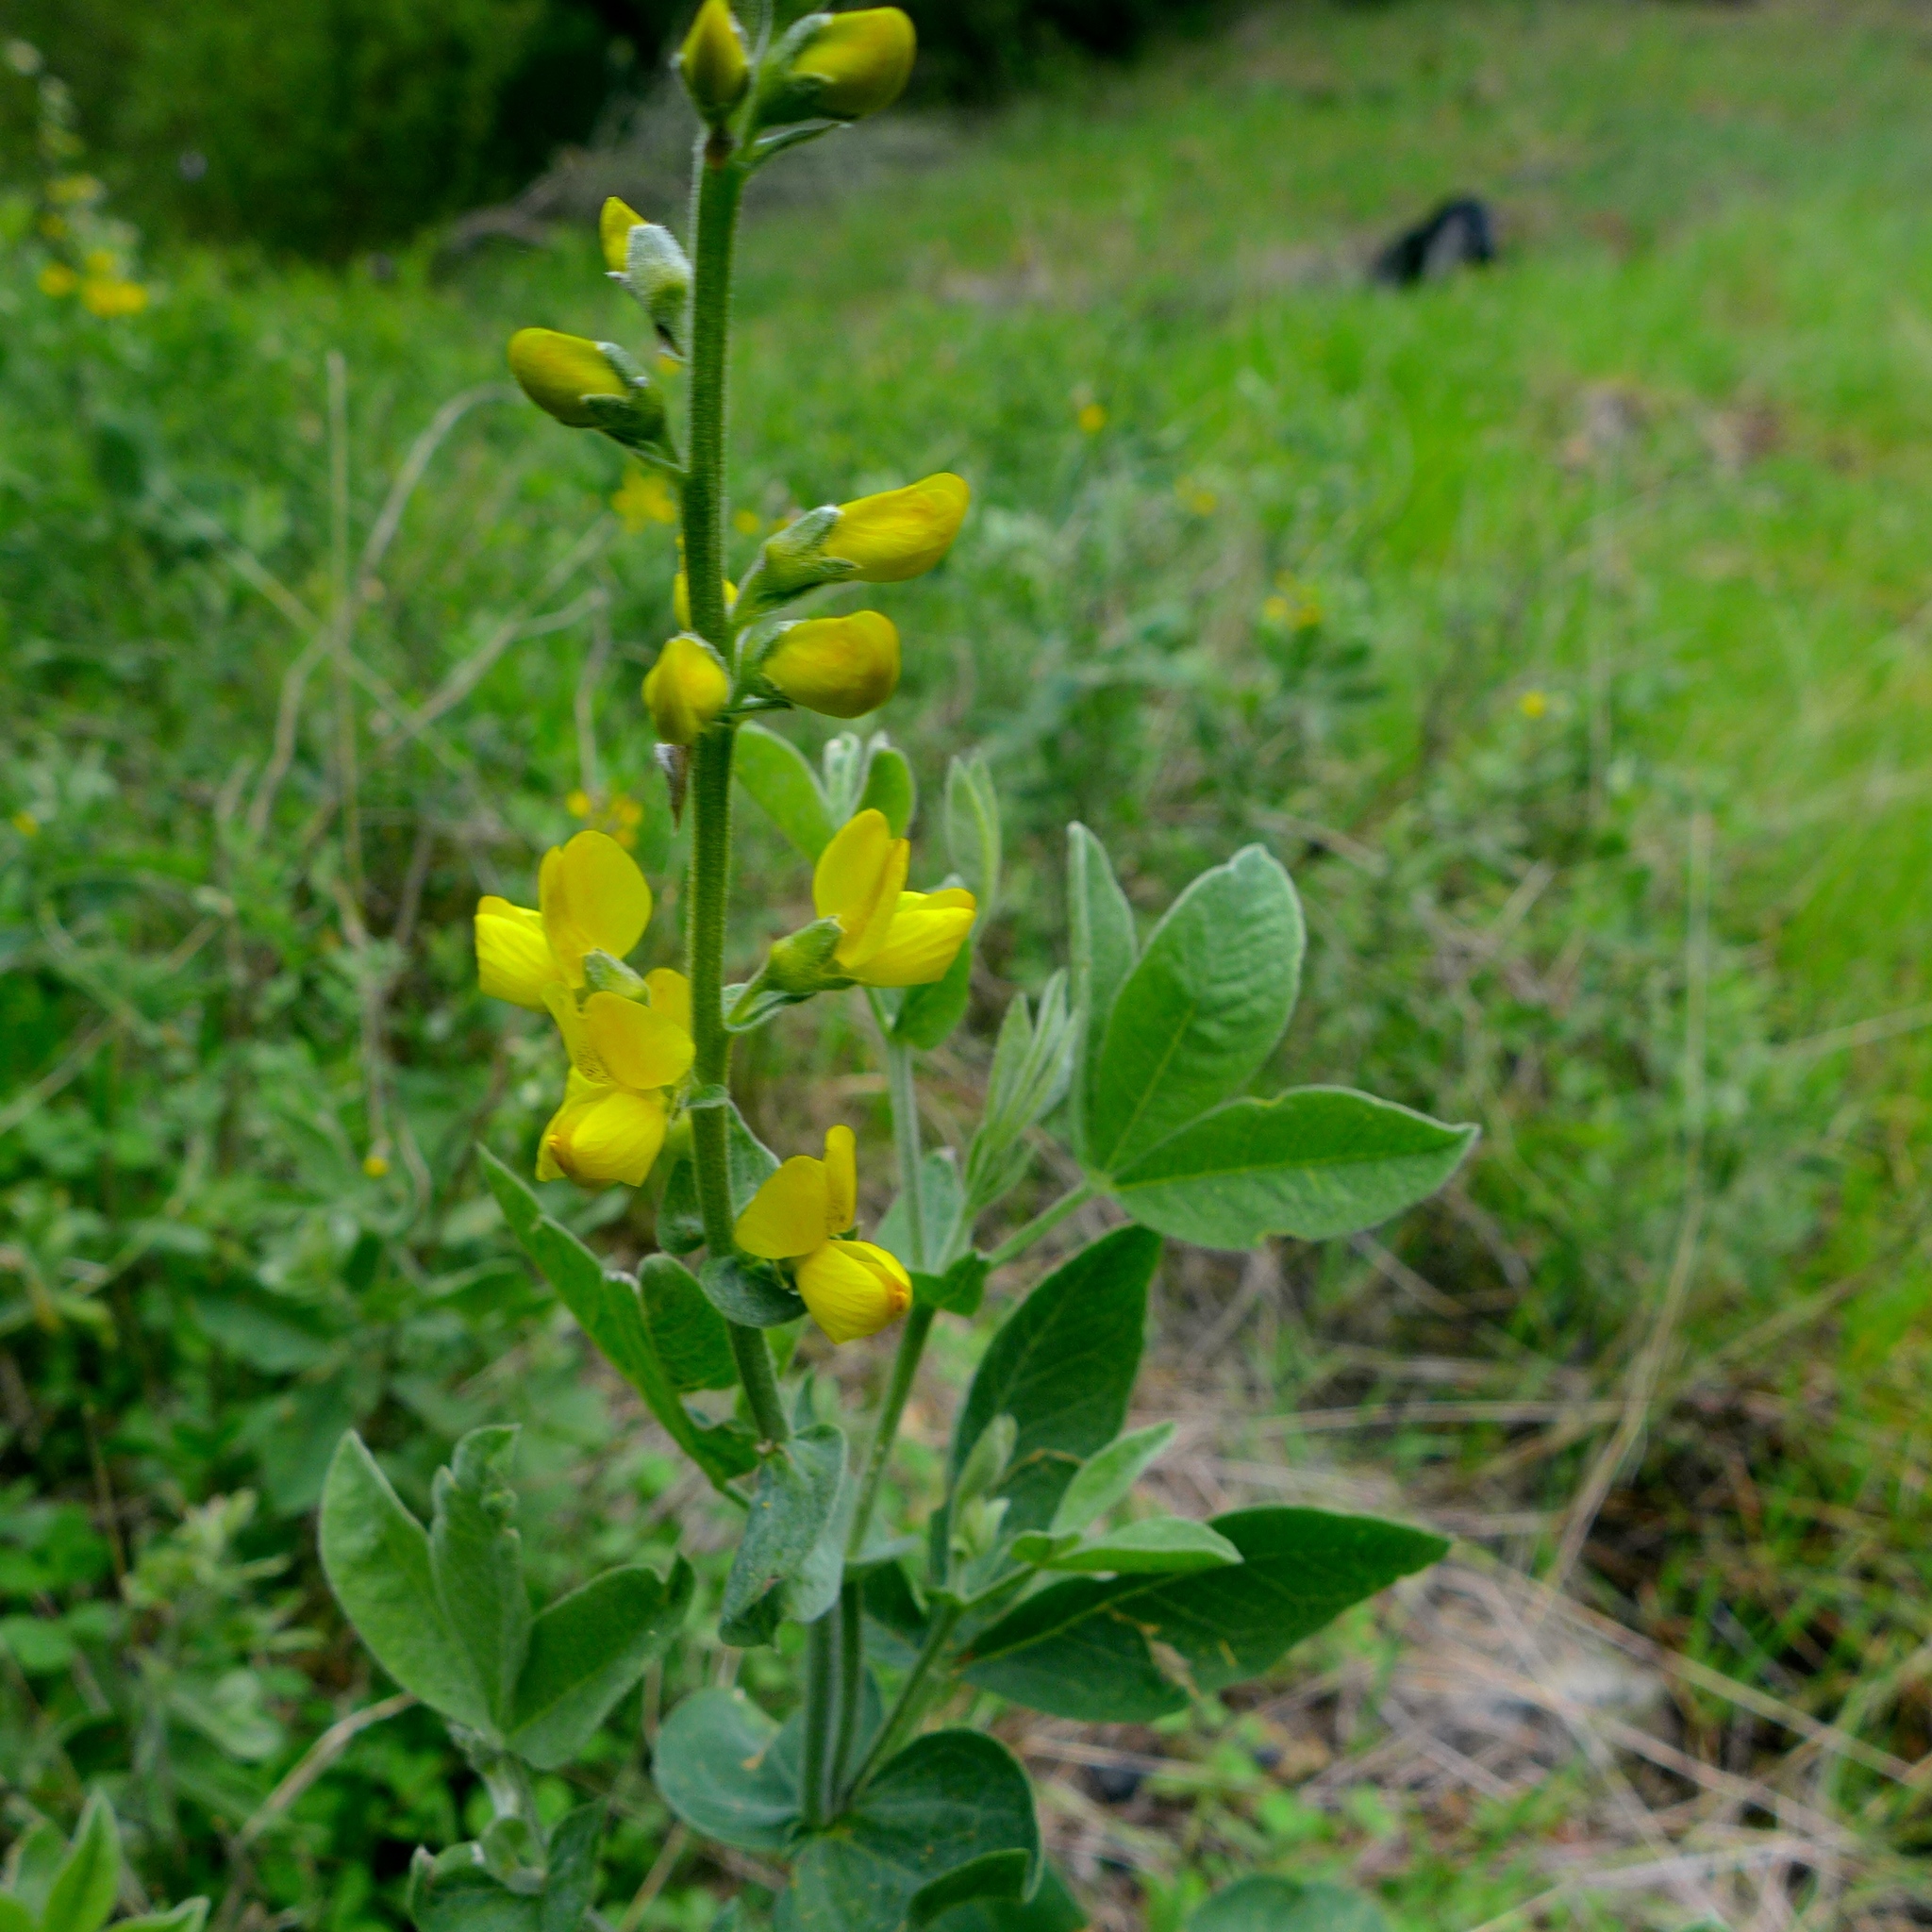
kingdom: Plantae
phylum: Tracheophyta
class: Magnoliopsida
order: Fabales
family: Fabaceae
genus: Thermopsis
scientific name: Thermopsis californica
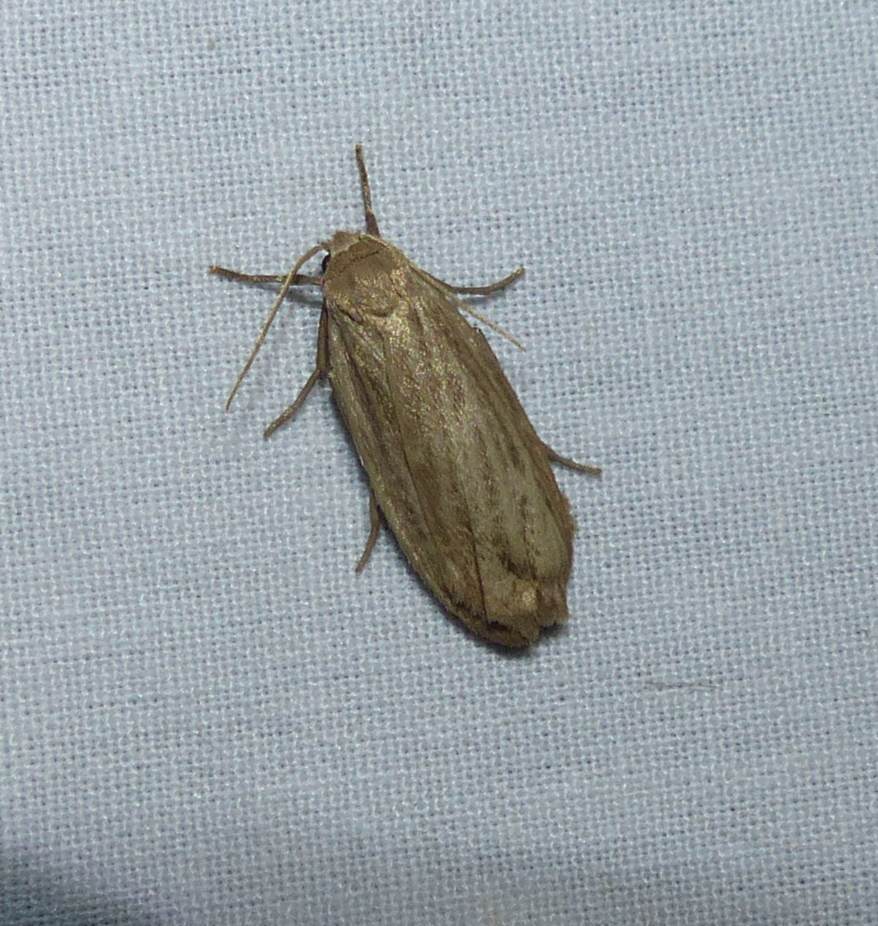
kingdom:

_ _ _ _ _ _ _

| What to do |
Put every line of the listing above into a Markdown table with the columns "No." and "Line", numbering the rows and skipping blank lines. Leave the pictures out.

| Task output |
| No. | Line |
|---|---|
| 1 | kingdom: Plantae |
| 2 | phylum: Tracheophyta |
| 3 | class: Magnoliopsida |
| 4 | order: Fabales |
| 5 | family: Fabaceae |
| 6 | genus: Thermopsis |
| 7 | scientific name: Thermopsis californica |
| 8 | kingdom: |